Emerson has thirteen vice presidents and a provost, with a student body of roughly 4,500. Boston University has 6 vice presidents, and Harvard University has eleven. BU has a student population of over 32,000, while Harvard has over 22,000 students and an endowment that exceeds Emerson’s by over $40 billion.
Pelton said executive leadership and administration are taking on a large burden along with the rest of the staff and faculty.
“All of [executive leadership] are going to have to cut 10 percent of our budget, on top of a million dollars in travel and expenses,” Pelton said. “So that’s a $5 million dollar cut. It is going to be very painful to programs and to people. What I don’t want to do is get into a kind of tit for tat conversation.”

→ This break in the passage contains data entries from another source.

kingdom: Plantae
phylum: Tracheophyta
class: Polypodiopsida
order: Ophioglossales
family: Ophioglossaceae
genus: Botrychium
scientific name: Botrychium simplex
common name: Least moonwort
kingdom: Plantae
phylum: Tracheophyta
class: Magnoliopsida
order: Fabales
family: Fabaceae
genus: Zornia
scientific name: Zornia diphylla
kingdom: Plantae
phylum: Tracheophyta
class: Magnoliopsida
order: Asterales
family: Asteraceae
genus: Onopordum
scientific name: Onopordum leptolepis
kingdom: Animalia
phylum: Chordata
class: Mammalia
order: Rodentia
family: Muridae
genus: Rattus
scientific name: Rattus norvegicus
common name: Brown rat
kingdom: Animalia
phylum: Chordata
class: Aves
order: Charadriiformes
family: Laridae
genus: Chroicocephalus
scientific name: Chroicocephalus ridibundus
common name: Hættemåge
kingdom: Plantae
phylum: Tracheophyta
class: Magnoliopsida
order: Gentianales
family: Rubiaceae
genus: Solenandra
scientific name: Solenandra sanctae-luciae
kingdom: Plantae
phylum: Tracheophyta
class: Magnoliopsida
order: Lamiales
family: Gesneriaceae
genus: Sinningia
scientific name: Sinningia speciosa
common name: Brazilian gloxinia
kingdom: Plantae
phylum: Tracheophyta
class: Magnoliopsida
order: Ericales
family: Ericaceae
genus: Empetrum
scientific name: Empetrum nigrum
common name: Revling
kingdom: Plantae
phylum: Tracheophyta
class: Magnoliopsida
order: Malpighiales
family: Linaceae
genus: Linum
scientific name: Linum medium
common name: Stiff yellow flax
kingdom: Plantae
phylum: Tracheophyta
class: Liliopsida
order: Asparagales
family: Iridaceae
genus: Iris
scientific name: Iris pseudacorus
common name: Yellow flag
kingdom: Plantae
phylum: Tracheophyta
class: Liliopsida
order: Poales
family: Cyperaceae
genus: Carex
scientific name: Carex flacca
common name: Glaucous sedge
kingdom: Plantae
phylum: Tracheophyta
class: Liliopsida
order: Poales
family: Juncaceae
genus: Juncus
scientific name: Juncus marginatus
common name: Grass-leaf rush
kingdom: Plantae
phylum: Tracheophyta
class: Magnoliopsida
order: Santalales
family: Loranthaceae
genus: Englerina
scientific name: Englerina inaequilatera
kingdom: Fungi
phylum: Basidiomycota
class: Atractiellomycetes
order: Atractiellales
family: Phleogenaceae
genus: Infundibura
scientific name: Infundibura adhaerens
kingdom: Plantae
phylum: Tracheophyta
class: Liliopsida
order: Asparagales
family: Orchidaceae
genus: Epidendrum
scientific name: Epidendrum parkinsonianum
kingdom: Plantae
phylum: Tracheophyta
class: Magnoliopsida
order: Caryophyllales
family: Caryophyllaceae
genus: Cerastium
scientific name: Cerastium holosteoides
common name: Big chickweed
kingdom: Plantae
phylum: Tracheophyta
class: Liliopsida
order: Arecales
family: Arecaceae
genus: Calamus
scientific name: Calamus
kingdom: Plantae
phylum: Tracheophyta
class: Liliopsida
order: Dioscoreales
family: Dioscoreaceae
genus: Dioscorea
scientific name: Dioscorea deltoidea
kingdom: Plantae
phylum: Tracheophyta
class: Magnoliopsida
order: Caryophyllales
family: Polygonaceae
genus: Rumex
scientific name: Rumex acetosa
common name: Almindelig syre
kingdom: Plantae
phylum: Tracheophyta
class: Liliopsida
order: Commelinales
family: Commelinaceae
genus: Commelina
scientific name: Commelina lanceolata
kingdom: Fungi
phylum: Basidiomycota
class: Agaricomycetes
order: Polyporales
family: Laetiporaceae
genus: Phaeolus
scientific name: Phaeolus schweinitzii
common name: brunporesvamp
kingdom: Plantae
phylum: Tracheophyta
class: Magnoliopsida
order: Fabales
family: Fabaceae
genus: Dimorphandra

Senior Writer-in-Residence Richard Hoffman suggested selling college property for additional revenue, which Pelton said is being considered, but that the decision falls on the Board of Trustees and not the administration.
The forum also included updates on the college’s plan for contact tracing and further insight into how elevators may be utilized in the fall.
Chief Human Resources Officer Shari Stier said that while the College is looking into applications for contact tracing, they are heavily leaning towards a manual tracing process. If someone tests positive, Stier said the plan is to call the individual and obtain a list from them of people who they believe they may have contaminated. That list would include people who the infected person spent over 15 minutes with in a six foot radius. Anyone on the list would then be contacted and given instruction on further protocol.
Associate Dean of Campus Life Erik Muurisepp said every elevator will have signs outside as well as in the vestibule that denotes a recommended capacity.
“The Walker elevators may result in one or two people,” Muurisepp said. “When you start considering proper face coverings, you could potentially do up to two or three.”
Provost and Vice President of Academic Affairs Michaele Whelan also included a more defined timeline for when class space and scheduling may be finalized this summer, targeting the third week of July.
Pelton said the college’s planned safety measures and procedures will eventually be compiled in a reopening “playbook” he aims to make available to the public. He also repeatedly expressed an interest in attending another faculty forum next week that specifically focuses on testing.
“I need your patience,” Pelton said. “That’s what I need. And understand that there are a lot of unresolved answers and even some unknown questions, and that we’re doing our best to answer those.”